While the mechanism of RE action is not clear, it is known that it is activated in
a cells and repressed in α cells. In
a cells, Mcm1 binds and activates RE, and in α cells Mcm1 binds along with α2 and represses its activity (
37). The chromatin structure of RE also differs according to cell type (
36). In
a cells, RE chromatin has an open structure with two protein footprints bordering an unusual nuclease-hypersensitive site. Recently, it was shown that in
a cells, several transcription factors, Fkh1, Fkh2, and Ndd1, bind to RE (
31). How these proteins affect RE function is not known. Nevertheless, among these, the deletion of Fkh1 protein reduces donor preference of
a cells from ~85% to ~35%
HML use. Interestingly, in
a cells a number of noncoding RNAs are transcribed from the RE locus (
33). In α cells, the noncoding RNAs are not transcribed. It is not known whether transcription from RE affects its activity. In addition, the relationship between transcription and the binding of other proteins to RE is unclear.
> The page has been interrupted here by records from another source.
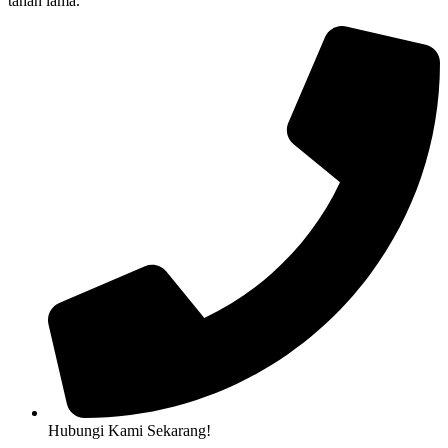
tahan lama.
Hubungi Kami Sekarang!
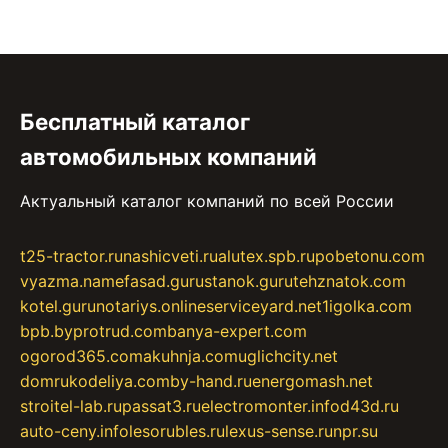
Бесплатный каталог
автомобильных компаний
Актуальный каталог компаний по всей России
t25-tractor.ru
nashicveti.ru
alutex.spb.ru
pobetonu.com
vyazma.name
fasad.guru
stanok.guru
tehznatok.com
kotel.guru
notariys.online
serviceyard.net
1igolka.com
bpb.by
protrud.com
banya-expert.com
ogorod365.com
akuhnja.com
uglichcity.net
domrukodeliya.com
by-hand.ru
energomash.net
stroitel-lab.ru
passat3.ru
electromonter.info
d43d.ru
auto-ceny.info
lesorubles.ru
lexus-sense.ru
npr.su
In this study, we present data on the mechanism of RE activation by a promoter, providing a transcription-associated function that enhances Fkh1 binding in a cells. We demonstrated that Mcm1 binding, which was shown to be required for RE function, is also required for the transcription of the a-specific noncoding RNAs. This requirement can be bypassed by inserting another promoter into the RE. The promoter insertion opens the chromatin structure around the conserved domains of RE and increases Fkh1 binding. Our results suggest that the role of Mcm1 at RE is to activate transcription and facilitate Fkh1 binding. Moreover, the level of Fkh1p binding positively correlates with the level of donor preference.